Upon his arrival, Franken plans to follow the advice of friends to “just be kind to yourself and allow yourself to get settled and develop a new life there. It’s a different culture, a different language.”

His Hebrew is fair, he said, and he will take language courses there.

Meanwhile, he has been helping an Ethiopian Jew improve his English online. He is a university student and a captain in the Israel Defense Forces reserves.

Franken expects to volunteer when he is in Israel. “There are lots of Israelis helping to bring in the harvest because of the shortage of agricultural workers during the war,” he noted.

He also plans to engage in activism against the judicial overhaul pursued by Prime Minister Benjamin Netanyahu’s government before the Hamas war erupted. “I feel very strongly about Israel remaining free and democratic with a strong Supreme Court and equality for all Israelis,” he said.
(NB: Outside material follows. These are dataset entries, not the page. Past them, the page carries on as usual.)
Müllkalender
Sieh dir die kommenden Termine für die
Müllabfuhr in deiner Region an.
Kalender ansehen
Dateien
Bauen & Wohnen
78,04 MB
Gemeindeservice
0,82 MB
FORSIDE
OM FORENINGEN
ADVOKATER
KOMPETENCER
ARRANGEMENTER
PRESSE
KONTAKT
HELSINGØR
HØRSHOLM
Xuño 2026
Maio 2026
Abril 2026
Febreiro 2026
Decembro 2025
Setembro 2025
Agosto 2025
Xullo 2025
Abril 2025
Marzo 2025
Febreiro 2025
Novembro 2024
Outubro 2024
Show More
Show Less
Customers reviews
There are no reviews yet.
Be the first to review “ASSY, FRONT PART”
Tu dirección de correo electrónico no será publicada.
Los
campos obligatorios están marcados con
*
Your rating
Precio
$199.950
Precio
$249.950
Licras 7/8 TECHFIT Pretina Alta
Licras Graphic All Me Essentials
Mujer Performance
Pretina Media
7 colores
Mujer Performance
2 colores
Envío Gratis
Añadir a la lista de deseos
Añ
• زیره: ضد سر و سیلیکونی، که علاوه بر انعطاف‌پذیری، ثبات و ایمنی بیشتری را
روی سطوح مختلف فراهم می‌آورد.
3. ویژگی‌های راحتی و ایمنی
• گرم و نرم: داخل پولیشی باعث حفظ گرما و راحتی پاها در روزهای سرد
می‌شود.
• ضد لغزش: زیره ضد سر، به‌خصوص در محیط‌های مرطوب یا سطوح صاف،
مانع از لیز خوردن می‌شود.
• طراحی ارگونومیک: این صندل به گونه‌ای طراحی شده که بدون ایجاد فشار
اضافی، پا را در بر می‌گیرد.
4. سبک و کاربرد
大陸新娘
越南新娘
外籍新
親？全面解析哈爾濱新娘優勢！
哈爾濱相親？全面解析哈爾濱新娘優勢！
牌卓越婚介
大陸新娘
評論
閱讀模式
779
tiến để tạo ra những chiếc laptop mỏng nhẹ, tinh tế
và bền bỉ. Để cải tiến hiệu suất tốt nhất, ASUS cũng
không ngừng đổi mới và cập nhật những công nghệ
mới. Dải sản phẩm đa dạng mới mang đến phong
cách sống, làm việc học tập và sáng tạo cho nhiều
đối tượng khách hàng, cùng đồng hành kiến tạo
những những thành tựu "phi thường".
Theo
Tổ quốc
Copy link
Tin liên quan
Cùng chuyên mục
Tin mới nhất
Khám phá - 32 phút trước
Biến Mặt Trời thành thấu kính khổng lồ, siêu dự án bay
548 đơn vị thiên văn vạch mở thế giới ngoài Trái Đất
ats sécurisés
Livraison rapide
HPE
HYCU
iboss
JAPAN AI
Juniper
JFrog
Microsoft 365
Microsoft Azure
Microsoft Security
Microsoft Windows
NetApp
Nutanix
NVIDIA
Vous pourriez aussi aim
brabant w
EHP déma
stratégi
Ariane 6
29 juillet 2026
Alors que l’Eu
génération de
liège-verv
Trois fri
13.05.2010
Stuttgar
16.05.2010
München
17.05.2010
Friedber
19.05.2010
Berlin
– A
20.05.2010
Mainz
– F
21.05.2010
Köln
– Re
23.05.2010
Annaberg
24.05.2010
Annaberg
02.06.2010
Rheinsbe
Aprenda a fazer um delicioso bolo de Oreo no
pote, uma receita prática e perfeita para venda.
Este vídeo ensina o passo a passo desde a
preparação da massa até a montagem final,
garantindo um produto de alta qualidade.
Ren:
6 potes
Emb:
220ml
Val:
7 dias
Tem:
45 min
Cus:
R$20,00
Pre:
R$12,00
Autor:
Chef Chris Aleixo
Reform rabbis are in need in Europe, and Franken has also been in discussion with people about serving those synagogues as well. When he was a rabbinical student, he served a congregation in Luxembourg for the High Holidays, he recalled.

“There are a number of Reform and Conservative rabbis who fly out once a month to congregations in Europe,” he said. “I can see myself being a part-time pulpit rabbi.”

He will remain the lead instructor and coordinator for an online course, Intro to Judaism, a Baltimore Board of Rabbis program. He will also continue to work with private students online.

“I view [Israel] as a miracle in our time, an incredible place to be, to live,” Franken said. “It’s the place I feel most alive.”

Correction 3/1/24: This article was updated to correct Franken’s role at Bolton Street Synagogue. He was the settled rabbi there, not the interim rabbi.